If Cyrano de Bergerac was an insect, he would probably be this one. Usually known as lantern flies, the Fulgorids are sometimes referred to as elephant insects in local languages in Asia. More accurately would be cow insect, to be honest. The lantern fly feeds off plant sap in order to get the amount of amino acids that they need. The sugar water they take in is far in excess to the amount of energy that they need so they secrete what they do not need as honeydew. Step forward the ants, which need to the honeydew. They will often look after these sap feeders and protect them from predators and even the weather on occasion. If you think of humans and cows, you will get the relationship.
This is an ant, right? No actually it is an ant mimic spider, or crab spider known to scientists as Amyciaea lineatipes. It uses its resemblance to spiders to its advantage – the color and shape warns off predators that if eaten it will not taste pleasant at all. It also mimics the pose that ants adopt when threatened or poised to attack, making the resemblance even greater. The great coup of this piece of camouflage is its preferred food. You guessed it, ants. It’s like a wolf taking on sheep’s clothing in order to get close to the flock. Remarkable.
If you know what lycanthropy is you will know from where the root of the family word of this species, Lycosidae, comes. A beautiful example of a wolf spider, you can see the lupine characteristics that led scientists to so name this creature. They share many characteristics of wolves too, being agile and crafty hunters and, as you would suspect, they have excellent eyesight. Like wolves too, their hunting tactics can change. Some are wanderer hunters and will pounce upon unsuspecting prey when they come across it. Others on the other hand will make a burrow and patiently await the next meal to pass by.
The cicada close up. Around two and a half thousand species of cicada inhabit the planet and they are often referred to as locusts – unfortunate as they are not related to them at all. In the US they are sometimes called dry flies because of the shells they leave behind. Cicadas have a bad press generally because they are harmful to some crops but they do not sting or bite humans at all. Unlikely to happen in the US, in many parts of the world the cicada is regularly eaten and is an extremely protein rich meal (especially the female). Their shells are still used in traditional Chinese remedies too. They are noisy too, hence their name which derives from Latin and means buzzer.

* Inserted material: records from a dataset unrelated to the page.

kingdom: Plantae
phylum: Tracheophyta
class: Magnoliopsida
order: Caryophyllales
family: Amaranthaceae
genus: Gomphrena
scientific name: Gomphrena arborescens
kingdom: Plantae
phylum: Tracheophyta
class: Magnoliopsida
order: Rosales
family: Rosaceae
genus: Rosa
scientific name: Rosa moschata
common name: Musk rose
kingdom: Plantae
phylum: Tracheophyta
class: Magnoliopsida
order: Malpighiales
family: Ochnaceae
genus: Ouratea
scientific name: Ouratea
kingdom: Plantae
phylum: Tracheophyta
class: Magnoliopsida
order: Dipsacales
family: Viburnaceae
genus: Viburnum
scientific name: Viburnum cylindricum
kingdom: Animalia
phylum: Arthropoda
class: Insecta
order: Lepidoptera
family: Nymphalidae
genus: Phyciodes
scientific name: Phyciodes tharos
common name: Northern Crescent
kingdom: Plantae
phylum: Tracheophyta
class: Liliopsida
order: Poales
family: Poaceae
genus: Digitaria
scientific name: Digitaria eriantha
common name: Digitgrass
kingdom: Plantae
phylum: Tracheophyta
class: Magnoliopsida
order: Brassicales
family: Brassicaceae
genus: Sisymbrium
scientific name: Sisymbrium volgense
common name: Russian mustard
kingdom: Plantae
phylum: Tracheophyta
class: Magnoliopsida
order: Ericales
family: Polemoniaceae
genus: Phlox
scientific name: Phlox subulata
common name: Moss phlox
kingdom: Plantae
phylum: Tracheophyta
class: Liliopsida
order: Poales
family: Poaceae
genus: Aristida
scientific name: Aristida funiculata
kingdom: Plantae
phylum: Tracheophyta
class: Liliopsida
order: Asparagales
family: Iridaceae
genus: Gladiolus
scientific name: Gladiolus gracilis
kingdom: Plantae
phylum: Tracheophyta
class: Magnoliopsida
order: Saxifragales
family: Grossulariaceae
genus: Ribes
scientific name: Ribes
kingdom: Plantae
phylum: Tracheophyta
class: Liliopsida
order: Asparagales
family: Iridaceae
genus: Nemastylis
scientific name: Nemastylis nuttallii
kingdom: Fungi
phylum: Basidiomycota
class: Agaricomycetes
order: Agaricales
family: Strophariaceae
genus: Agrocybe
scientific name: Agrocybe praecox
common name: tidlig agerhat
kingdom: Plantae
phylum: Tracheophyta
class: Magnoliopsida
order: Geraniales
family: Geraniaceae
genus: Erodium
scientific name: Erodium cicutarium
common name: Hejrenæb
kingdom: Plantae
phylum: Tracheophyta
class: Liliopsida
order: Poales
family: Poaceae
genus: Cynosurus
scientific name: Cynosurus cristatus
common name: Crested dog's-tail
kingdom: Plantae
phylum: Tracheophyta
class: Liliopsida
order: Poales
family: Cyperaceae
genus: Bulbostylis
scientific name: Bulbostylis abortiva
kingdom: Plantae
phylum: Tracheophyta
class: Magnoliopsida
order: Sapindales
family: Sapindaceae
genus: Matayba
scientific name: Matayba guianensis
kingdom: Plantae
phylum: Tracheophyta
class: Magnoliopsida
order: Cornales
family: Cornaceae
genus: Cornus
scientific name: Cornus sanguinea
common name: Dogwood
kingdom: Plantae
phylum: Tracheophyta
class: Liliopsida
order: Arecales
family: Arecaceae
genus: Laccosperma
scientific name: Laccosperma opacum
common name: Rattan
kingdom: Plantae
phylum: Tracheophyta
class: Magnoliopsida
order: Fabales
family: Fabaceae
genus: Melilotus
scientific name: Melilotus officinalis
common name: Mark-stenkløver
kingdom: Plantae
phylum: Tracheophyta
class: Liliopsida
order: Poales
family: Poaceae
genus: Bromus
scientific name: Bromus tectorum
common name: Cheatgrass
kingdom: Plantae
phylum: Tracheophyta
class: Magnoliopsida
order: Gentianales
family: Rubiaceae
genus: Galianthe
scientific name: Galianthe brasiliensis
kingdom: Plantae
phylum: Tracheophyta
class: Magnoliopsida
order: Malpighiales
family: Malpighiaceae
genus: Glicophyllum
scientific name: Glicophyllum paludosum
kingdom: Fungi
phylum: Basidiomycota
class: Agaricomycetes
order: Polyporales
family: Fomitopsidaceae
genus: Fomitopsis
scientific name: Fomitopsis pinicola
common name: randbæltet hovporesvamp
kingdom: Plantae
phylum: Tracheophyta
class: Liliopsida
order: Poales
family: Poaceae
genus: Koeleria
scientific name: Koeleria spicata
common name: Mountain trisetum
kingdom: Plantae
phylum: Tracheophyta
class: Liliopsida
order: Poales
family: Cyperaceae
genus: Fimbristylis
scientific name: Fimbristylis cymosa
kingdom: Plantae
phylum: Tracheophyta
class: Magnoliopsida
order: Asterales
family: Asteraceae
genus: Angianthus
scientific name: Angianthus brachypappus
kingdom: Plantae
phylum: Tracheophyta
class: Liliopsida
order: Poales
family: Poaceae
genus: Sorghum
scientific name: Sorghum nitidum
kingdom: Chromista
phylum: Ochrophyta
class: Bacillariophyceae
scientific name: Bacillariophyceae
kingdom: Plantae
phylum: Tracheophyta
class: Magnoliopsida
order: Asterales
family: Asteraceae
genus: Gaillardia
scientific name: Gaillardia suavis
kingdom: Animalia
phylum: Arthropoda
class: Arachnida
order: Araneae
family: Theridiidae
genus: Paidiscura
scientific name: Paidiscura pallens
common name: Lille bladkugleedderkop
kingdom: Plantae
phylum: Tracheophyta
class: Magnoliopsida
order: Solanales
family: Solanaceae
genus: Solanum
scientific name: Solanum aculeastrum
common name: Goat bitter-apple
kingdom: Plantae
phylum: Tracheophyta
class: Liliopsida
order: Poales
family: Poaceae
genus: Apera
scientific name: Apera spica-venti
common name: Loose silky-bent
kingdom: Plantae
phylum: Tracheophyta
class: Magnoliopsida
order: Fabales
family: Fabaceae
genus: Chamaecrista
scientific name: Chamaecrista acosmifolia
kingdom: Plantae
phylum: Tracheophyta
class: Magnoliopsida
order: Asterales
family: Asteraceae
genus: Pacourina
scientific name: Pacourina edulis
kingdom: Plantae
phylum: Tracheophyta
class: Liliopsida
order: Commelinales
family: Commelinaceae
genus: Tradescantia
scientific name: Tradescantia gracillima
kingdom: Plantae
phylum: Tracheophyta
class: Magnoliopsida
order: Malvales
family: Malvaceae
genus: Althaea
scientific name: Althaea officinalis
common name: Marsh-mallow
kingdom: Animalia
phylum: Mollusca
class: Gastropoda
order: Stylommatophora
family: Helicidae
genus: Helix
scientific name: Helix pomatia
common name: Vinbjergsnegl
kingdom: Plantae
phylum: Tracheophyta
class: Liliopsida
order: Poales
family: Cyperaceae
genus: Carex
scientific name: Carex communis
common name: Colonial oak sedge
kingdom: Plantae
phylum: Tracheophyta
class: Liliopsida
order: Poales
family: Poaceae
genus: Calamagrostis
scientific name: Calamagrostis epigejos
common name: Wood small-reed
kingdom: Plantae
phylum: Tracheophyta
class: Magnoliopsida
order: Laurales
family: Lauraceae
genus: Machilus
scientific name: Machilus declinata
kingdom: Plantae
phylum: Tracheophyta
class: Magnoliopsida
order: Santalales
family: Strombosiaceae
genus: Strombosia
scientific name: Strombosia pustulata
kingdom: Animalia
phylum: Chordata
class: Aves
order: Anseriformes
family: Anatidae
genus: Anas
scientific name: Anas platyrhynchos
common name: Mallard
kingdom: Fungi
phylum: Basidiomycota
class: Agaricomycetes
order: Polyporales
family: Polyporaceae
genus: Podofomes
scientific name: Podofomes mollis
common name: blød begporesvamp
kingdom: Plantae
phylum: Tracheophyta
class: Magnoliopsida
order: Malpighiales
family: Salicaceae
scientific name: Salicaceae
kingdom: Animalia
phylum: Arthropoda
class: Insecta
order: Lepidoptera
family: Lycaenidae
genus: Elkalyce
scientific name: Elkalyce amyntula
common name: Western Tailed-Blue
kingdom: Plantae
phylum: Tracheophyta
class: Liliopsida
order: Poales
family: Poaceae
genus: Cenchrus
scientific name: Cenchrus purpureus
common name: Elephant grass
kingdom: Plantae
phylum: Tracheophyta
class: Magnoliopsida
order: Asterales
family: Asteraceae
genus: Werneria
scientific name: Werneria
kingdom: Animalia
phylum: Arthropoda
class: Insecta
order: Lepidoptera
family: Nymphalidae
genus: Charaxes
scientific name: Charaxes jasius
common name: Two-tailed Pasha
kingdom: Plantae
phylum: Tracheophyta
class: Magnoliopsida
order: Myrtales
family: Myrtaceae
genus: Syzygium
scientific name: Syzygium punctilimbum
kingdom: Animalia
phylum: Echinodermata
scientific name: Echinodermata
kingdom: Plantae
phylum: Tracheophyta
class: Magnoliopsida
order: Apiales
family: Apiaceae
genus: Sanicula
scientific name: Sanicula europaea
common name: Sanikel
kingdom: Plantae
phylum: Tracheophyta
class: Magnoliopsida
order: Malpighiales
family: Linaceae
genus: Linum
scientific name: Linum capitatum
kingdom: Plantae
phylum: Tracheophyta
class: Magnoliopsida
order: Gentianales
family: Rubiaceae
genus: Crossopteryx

It is quite remarkable how some species of insects have quite human features and this could remind the observer of Uriah Heap, one of the characters of Charles Dickens. You would have to go to Australia to come face to face with this Giant Prickly Stick Insect, however. The alternative name is just as descriptive and that is Macleay's Spectre. Most insects have rather dull names, but this one has two that are just fantastic. They are, too, about the most popular pets from the insect world. However, their eggs can take a long time to hatch and many owners have found themselves the adoptive parents of babies long after the real parents have expired.
Hey, they call me Mister Rainbow. In fact this is a blue-spotted tiger beetle. Again, like our friend the wolf spider, you can see why the naturalists chose this name. This particular species has speed on its side as well. It is estimated that the tiger beetle family can run at a speed of five miles an hour. For this feat alone it has been suggested that this is possible the fastest (when you take size in to account, of course) running land animals. Perhaps it should have been called the cheetah beetle, then.